TEXT:

— begin —

Add debug counters to back threader.

Message ID 20211101095443.727405-1-aldyh@redhat.com
State New
Headers
Series Add debug counters to back threader. |

Commit Message

Aldy Hernandez Nov. 1, 2021, 9:54 a.m. UTC
  Chasing down stage3 miscomparisons is never fun, and having no way to
distinguish between jump threads registered by a particular
pass, is even harder.  This patch adds debug counters for the individual
back threading passes.  I've left the ethread pass alone, as that one is
usually benign, but we could easily add it if needed.

The fact that we can only pass one boolean argument to the passes
infrastructure has us do all sorts of gymnastics to differentiate
between the various back threading passes.

Tested on x86-64 Linux.

OK?

— end —

GIVEN INFORMATION:
— begin —

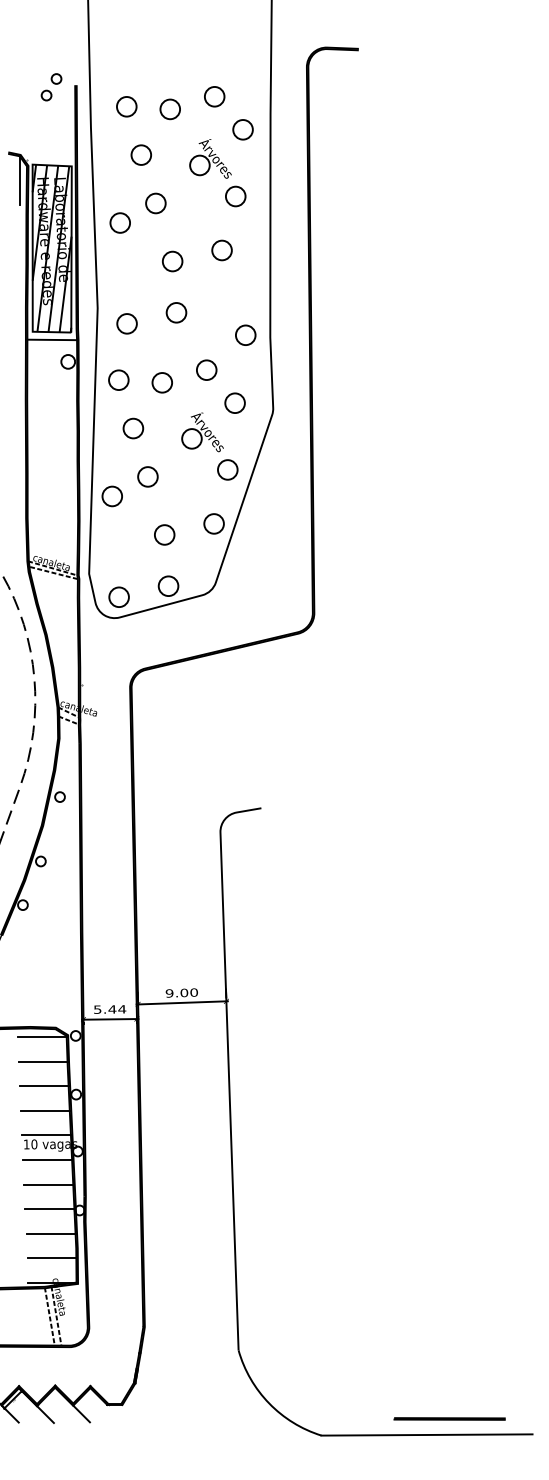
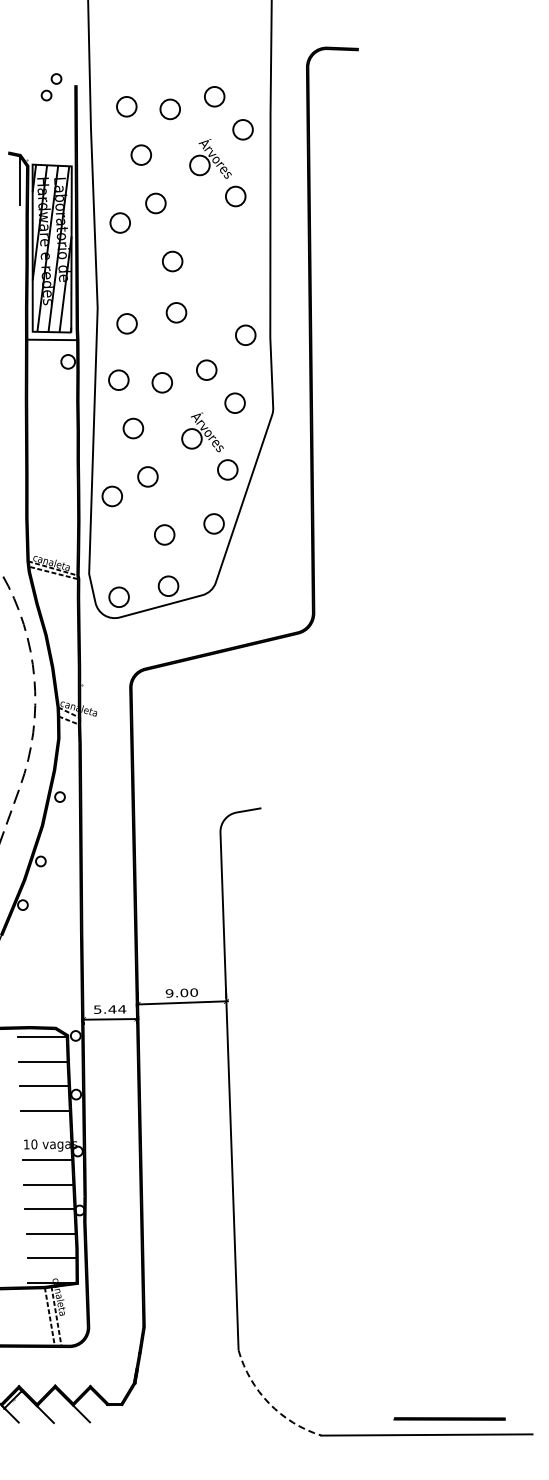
circle at (221, 250): present -> none
line at (45, 1135): present -> none
arc at (269, 1403): solid -> dashed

— end —

TASKS:
- 1) According to the patch message, which pass did the author leave without debug counters?
- 2) Write out everything in the patch message from "The fact that" down to "various back threading passes.".

RESPONSES TO THE EXERCISE:
- 1) The ethread pass.

- 2)
The fact that we can only pass one boolean argument to the passes
infrastructure has us do all sorts of gymnastics to differentiate
between the various back threading passes.